Muergo lanzaba de su pecho rugidos sordos, y Sotileza, lejos de amedrentarse con ellos, tira de aquí y desbroza de allá, cuanto más roncaba él, con mayor ansia hundía ella sus dedos en la escabrosidad. De pronto lanzó Muergo un verdadero bramido.

-¿Te duele? -preguntó Sotileza sin cejar en su empeño.

-¡No, puño! -contestó el bárbaro, bajando más la cabeza-. ¡Jálame más..., más!..., ¡que me gusta mucho!... ¡Más juerte, Sotileza!; ¡puño!... Así, así... ¡Jala más!..., ¡más entodía!... ¡Ayyy!...

Sotileza dio entonces un salto hacia atrás, porque sintió las manazas de Muergo alrededor de su talle.

-¡Eso no! -le gritó al mismo tiempo.

-¡Eso sí, puño! -bramó el monstruo-. ¿Pos qué te pensabas?...

Y avanzó hacia ella, trémulo y erizado, indómito, espantoso.

En el rincón de la salita había una vara con que tía Sidora había sacudido la lana de su colchón unos días antes. Sotileza se abalanzó a ella; y antes que Muergo llegara a tocarle en el pelo de la ropa, ya tenía encima de su alma dos varazos que le arrancaron sendas blasfemias. Muergo se detuvo allí, pero rugiendo y anheloso. Sotileza le sacudió otro par de verdascazos.

-¡Atrás!..., ¡más atrás!... -le gritó al mismo tiempo, fiera y resuelta.

Muergo retrocedió tres pasos.

-¡Más atrás! -insistió Sotileza esgrimiendo la vara-. ¡Allí..., contra la paré!...

Y sólo cuando Muergo arrimó a ella las espaldas, dejó Sotileza su actitud amenazante. Muergo jadeaba, y Sotileza poco menos. Ésta le habló entonces así, como si quisiera clavarle al muro con sus palabras:

-Ése es tu lugar, y éste el mío. ¿Lo entiendes bien? Pues el día en que vuelvas, a quivocarte, será la última vez que te mire a la cara. ¿Te conformas?

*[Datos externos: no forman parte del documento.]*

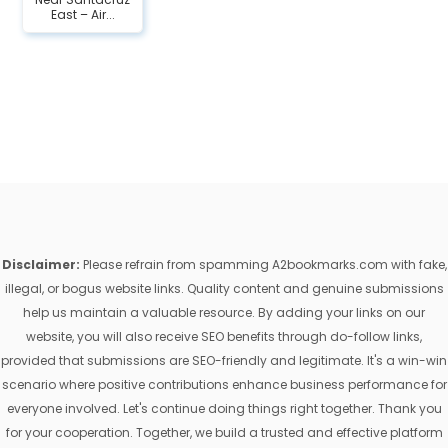
East – Air...
Disclaimer:
Please refrain from spamming A2bookmarks.com with fake,
illegal, or bogus website links. Quality content and genuine submissions
help us maintain a valuable resource. By adding your links on our
website, you will also receive SEO benefits through do-follow links,
provided that submissions are SEO-friendly and legitimate. It's a win-win
scenario where positive contributions enhance business performance for
everyone involved. Let's continue doing things right together. Thank you
for your cooperation. Together, we build a trusted and effective platform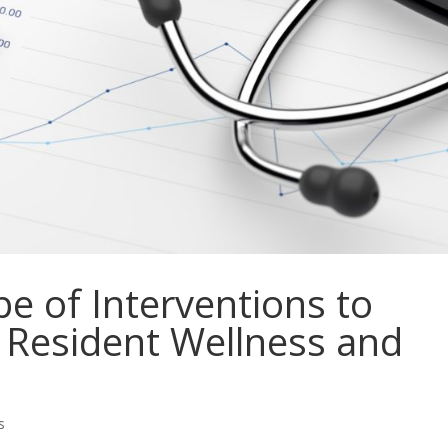
e of Interventions to
 Resident Wellness and
s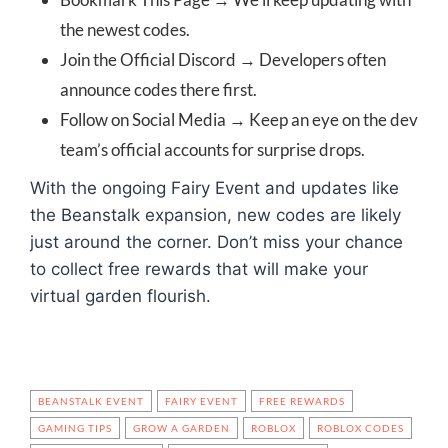
the newest codes.
Join the Official Discord → Developers often
announce codes there first.
Follow on Social Media → Keep an eye on the dev
team’s official accounts for surprise drops.
With the ongoing Fairy Event and updates like
the Beanstalk expansion, new codes are likely
just around the corner. Don’t miss your chance
to collect free rewards that will make your
virtual garden flourish.
BEANSTALK EVENT
FAIRY EVENT
FREE REWARDS
GAMING TIPS
GROW A GARDEN
ROBLOX
ROBLOX CODES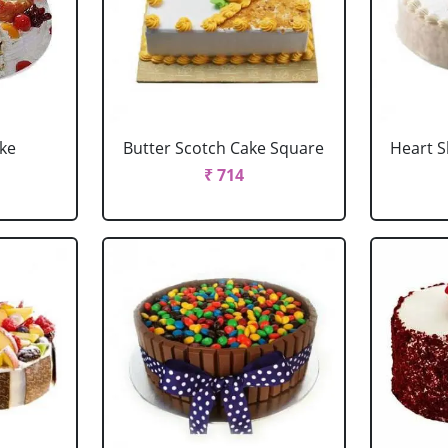
ake
Butter Scotch Cake Square
Heart 
₹ 714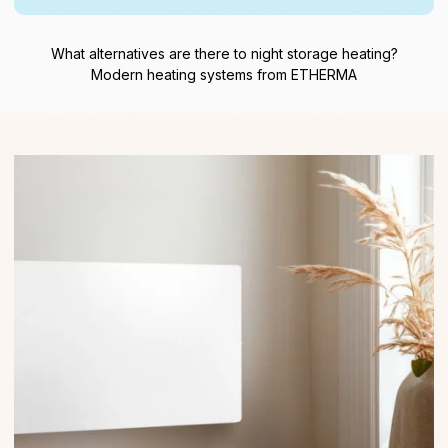
What alternatives are there to night storage heating?
Modern heating systems from ETHERMA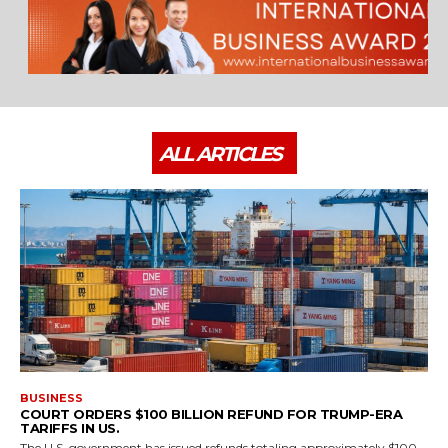
ALL ARTICLES
BUSINESS
COURT ORDERS $100 BILLION REFUND FOR TRUMP-ERA
TARIFFS IN US.
The U.S. government has issued refunds totaling approximately $100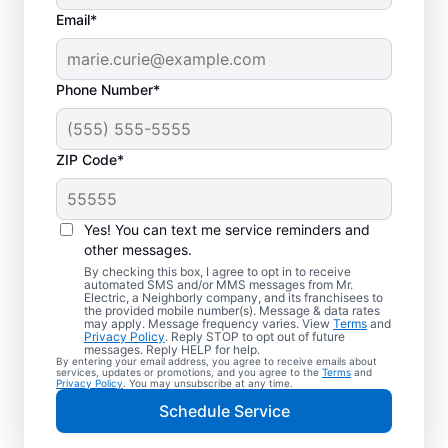
Email*
Phone Number*
ZIP Code*
Trusted EV Charger
Installation in Wayne,
Yes! You can text me service reminders and
Illinois
other messages.
By checking this box, I agree to opt in to receive
automated SMS and/or MMS messages from Mr.
Ready to enjoy faster charging for your
Electric, a Neighborly company, and its franchisees to
the provided mobile number(s). Message & data rates
electric vehicle? Mr. Electric installs EV
may apply. Message frequency varies. View
Terms
and
Privacy Policy
. Reply STOP to opt out of future
chargers in your garage, driveway, or
messages. Reply HELP for help.
By entering your email address, you agree to receive emails about
carport to cut charging times in half. Our
services, updates or promotions, and you agree to the
Terms
and
Privacy Policy
. You may unsubscribe at any time.
skilled service professionals are local
Schedule Service
experts in EV charger installation. We
provide upfront pricing and exceptional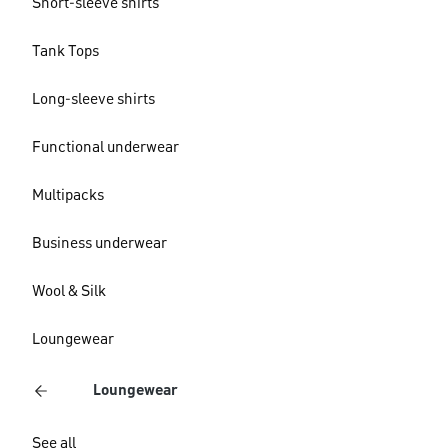
Short-sleeve shirts
Tank Tops
Long-sleeve shirts
Functional underwear
Multipacks
Business underwear
Wool & Silk
Loungewear
Loungewear
See all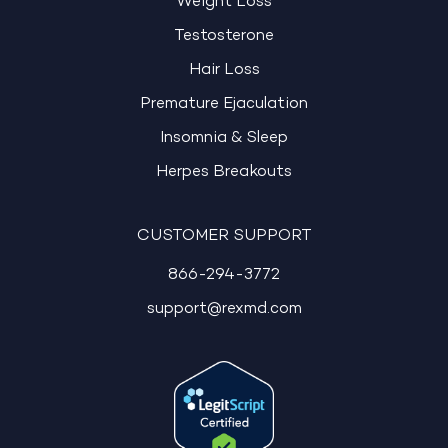
Weight Loss
Testosterone
Hair Loss
Premature Ejaculation
Insomnia & Sleep
Herpes Breakouts
CUSTOMER SUPPORT
866-294-3772
support@rexmd.com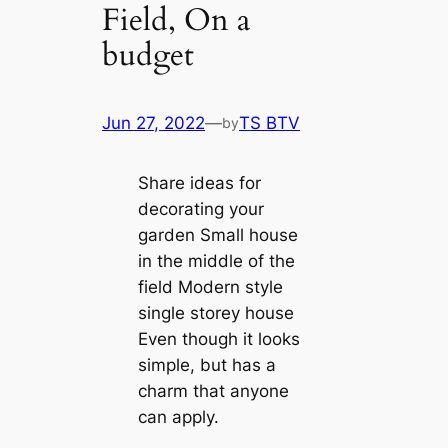
Field, On a
budget
Jun 27, 2022
—
TS BTV
by
Share ideas for
decorating your
garden Small house
in the middle of the
field Modern style
single storey house
Even though it looks
simple, but has a
charm that anyone
can apply.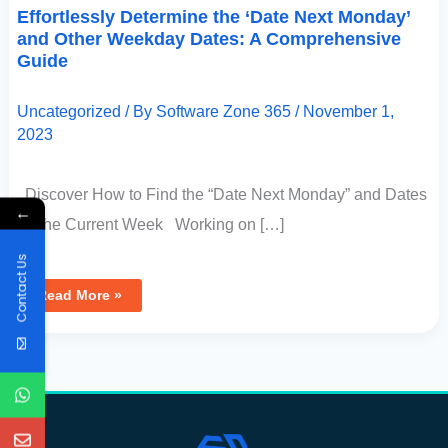
Effortlessly Determine the ‘Date Next Monday’
and Other Weekday Dates: A Comprehensive
Guide
Uncategorized
/ By
Software Zone 365
/
November 1,
2023
Discover How to Find the “Date Next Monday” and Dates
←
for the Current Week Working on […]
Contact Us
Read More »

-¡Sí, puño! -respondió el otro, como bramaría una fiera acurrucada en el rincón de la jaula.

-Toma ahora la gorra -díjole entonces Sotileza con gran serenidad, después de haberla alzado del suelo.

Muergo alargó la mano.

-Amáñate primero un poco los pelos -le advirtió la resuelta moza, sacudiendo entretanto muy cariñosamente el polvo de la gorra.

Muergo obedeció sin chistar.

-Baja ahora la cabeza.

Muergo obedeció también. Entonces Sotileza, con sus propias manos, le puso la gorra como debía ponerse.

-No la toques -le dijo después de enderezarse el otro, en cuyo pecho se oían zumbidos, como de lejanas rompientes-. ¿Estás contento?

-Pos mírame tú como otras veces -respondió Muergo-. ¡Así..., así!... ¡Ay, puño, qué salú da eso!

Sotileza se echó a reír, y en seguida dijo:

-Cuéntame ahora lo que tenías que contarme.

Muergo, despertando con estas palabras del estupor en que le había hundido la reciente escena, se disponía a referir a Sotileza el encuentro que tuvo con Andrés en las inmediaciones de la Zanguina; pero entraron en la bodega tía Sidora y su marido, que volvían de misa, y el relato quedó sin hacerse.

-¡Alabado sea el Santísimo Nombre de Dios! -exclamó la marinera contemplando a su sobrino-. ¡En los días de su vida discurrió el mesmo Satanás estampa como la que tienes hoy!

-¡Vaya, que paeces un gabarrón empavesao! -añadió tío Mechelín haciéndose cruces.

Con esto y lo que le había pasado poco antes, acabósele la paciencia a Muergo; el cual, con dos reniegos y una interjección brutal por toda despedida, largóse de allí resuelto a no parar hasta Miranda, en cuya ermita ondeaba, desde el amanecer, la bandera del Cabildo de San Martín de Abajo, y clamoreaba el sonoro esquilón, recreándose en todo ello los ojos y los oídos de los devotos mareantes que, paso a paso, iban acercándose allá por los atajos del breve y hondo valle intermedio.